Items in a dataset:
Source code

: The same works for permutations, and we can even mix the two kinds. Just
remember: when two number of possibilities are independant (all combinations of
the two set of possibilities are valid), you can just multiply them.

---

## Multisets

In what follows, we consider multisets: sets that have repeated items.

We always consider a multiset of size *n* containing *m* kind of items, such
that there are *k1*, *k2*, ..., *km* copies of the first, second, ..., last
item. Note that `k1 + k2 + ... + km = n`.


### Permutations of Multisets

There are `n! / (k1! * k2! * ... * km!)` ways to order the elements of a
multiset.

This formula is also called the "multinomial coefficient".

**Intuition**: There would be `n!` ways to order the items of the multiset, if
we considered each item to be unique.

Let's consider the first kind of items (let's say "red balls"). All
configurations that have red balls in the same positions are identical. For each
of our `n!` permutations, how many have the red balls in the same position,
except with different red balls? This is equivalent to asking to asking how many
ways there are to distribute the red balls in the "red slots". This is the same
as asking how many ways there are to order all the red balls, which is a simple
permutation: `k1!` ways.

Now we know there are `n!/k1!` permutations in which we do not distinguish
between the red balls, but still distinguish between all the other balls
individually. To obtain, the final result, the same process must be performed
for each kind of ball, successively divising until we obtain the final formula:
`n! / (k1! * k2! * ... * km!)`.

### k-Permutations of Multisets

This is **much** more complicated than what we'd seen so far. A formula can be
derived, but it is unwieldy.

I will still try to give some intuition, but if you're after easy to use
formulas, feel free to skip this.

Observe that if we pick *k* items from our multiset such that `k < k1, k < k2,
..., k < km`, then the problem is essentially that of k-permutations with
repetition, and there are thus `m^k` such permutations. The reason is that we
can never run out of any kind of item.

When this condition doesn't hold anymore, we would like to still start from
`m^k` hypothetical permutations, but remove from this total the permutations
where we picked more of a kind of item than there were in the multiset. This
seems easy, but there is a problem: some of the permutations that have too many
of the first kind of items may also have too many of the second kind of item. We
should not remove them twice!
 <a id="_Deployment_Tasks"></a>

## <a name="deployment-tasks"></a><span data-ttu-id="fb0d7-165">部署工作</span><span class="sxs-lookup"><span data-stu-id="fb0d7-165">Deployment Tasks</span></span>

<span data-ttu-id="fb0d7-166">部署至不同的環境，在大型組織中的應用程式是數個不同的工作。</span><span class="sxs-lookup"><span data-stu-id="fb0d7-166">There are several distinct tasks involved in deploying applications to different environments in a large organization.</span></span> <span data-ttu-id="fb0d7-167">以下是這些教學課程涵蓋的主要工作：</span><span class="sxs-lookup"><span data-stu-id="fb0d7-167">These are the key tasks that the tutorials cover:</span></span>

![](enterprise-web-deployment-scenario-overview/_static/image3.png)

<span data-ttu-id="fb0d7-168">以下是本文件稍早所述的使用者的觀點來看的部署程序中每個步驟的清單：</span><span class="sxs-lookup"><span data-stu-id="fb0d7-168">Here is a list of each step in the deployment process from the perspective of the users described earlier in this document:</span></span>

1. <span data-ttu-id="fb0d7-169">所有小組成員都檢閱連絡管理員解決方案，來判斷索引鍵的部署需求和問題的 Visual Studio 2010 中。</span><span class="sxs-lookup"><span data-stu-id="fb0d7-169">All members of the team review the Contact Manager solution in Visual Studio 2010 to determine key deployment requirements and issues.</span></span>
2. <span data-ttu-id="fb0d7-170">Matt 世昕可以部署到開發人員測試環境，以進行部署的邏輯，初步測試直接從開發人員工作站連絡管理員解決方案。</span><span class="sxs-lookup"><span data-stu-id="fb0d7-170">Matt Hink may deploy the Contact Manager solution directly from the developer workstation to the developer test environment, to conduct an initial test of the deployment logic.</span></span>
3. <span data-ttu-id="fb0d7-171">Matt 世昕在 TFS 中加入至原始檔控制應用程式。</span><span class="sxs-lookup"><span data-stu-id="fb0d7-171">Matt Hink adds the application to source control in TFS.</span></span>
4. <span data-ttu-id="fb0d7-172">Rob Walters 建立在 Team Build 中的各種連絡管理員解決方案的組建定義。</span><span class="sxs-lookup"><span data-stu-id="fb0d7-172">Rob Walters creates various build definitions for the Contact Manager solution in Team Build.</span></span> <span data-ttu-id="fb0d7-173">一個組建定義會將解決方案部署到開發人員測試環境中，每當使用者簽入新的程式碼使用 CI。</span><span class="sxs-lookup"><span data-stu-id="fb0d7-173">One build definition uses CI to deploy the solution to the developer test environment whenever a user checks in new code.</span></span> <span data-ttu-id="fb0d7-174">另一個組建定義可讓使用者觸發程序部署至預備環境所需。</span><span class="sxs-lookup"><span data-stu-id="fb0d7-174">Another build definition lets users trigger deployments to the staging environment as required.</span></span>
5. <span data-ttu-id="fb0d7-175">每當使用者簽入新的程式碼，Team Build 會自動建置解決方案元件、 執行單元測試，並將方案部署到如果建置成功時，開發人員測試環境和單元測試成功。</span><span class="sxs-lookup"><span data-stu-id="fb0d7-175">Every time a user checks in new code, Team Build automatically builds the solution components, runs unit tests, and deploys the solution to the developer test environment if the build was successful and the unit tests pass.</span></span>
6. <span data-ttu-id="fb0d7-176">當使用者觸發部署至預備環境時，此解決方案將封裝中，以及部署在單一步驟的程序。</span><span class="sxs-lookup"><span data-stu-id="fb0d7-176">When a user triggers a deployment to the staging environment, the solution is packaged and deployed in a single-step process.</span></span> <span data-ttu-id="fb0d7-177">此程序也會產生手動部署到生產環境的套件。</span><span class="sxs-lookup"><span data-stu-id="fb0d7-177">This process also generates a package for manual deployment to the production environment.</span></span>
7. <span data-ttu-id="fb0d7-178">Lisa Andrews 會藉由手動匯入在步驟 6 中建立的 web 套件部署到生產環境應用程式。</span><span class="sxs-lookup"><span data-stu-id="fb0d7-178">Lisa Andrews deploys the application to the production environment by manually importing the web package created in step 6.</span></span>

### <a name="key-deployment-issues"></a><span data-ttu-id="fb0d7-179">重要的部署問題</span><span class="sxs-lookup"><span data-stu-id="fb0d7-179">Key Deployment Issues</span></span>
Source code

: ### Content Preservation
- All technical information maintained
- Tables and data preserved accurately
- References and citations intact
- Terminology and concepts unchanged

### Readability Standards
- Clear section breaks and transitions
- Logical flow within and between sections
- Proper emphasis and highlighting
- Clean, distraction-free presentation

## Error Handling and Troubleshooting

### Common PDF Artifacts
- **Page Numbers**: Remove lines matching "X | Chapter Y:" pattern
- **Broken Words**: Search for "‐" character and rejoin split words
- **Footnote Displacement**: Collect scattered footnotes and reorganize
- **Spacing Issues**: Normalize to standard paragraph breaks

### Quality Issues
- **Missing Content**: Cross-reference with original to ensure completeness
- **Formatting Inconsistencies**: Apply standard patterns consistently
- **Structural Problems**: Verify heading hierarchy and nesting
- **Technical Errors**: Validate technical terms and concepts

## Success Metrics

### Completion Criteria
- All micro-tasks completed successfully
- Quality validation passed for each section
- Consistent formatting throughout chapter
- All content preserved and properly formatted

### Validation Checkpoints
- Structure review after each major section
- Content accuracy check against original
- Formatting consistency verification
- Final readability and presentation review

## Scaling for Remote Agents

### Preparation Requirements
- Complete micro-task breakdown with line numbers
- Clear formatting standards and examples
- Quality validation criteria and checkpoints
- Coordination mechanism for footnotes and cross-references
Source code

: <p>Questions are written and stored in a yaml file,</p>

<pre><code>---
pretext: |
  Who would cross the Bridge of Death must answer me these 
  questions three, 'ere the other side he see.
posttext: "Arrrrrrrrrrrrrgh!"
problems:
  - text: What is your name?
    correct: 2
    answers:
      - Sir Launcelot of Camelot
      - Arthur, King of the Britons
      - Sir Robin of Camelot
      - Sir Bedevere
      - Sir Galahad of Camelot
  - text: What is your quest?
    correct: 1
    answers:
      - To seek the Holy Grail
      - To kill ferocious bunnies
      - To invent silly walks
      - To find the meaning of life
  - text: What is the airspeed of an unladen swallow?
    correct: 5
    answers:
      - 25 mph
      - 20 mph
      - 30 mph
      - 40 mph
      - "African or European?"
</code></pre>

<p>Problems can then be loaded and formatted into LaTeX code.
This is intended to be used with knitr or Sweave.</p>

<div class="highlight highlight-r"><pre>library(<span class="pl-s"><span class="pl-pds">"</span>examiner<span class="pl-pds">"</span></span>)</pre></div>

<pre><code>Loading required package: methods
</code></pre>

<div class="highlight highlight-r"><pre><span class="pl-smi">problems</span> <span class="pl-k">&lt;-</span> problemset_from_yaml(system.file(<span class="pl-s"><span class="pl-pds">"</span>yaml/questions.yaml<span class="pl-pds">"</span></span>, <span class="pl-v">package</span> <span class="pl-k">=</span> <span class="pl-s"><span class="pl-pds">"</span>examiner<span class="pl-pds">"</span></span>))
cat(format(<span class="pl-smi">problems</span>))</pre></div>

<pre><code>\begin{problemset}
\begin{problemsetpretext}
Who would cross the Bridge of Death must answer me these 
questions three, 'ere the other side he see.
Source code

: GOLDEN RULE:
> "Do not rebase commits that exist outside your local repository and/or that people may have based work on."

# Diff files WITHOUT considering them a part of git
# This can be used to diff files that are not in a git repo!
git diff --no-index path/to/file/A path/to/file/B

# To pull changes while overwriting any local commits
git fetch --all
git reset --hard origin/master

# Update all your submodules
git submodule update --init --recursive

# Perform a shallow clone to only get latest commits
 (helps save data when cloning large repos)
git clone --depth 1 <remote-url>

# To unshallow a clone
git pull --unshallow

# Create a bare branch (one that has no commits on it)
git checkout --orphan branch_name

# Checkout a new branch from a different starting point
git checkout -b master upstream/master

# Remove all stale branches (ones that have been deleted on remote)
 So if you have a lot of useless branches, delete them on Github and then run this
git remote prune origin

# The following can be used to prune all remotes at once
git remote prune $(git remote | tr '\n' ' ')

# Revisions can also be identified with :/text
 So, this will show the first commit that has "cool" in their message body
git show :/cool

- THE TASK
Please switch "possibilities" to "options" in the records from their start through the line with "This formula is", and write those lines out again with nothing else changed.

- RESPONSE FOR THIS EXERCISE
Source code

: The same works for permutations, and we can even mix the two kinds. Just
remember: when two number of options are independant (all combinations of
the two set of options are valid), you can just multiply them.

---

## Multisets

In what follows, we consider multisets: sets that have repeated items.

We always consider a multiset of size *n* containing *m* kind of items, such
that there are *k1*, *k2*, ..., *km* copies of the first, second, ..., last
item. Note that `k1 + k2 + ... + km = n`.


### Permutations of Multisets

There are `n! / (k1! * k2! * ... * km!)` ways to order the elements of a
multiset.

This formula is also called the "multinomial coefficient".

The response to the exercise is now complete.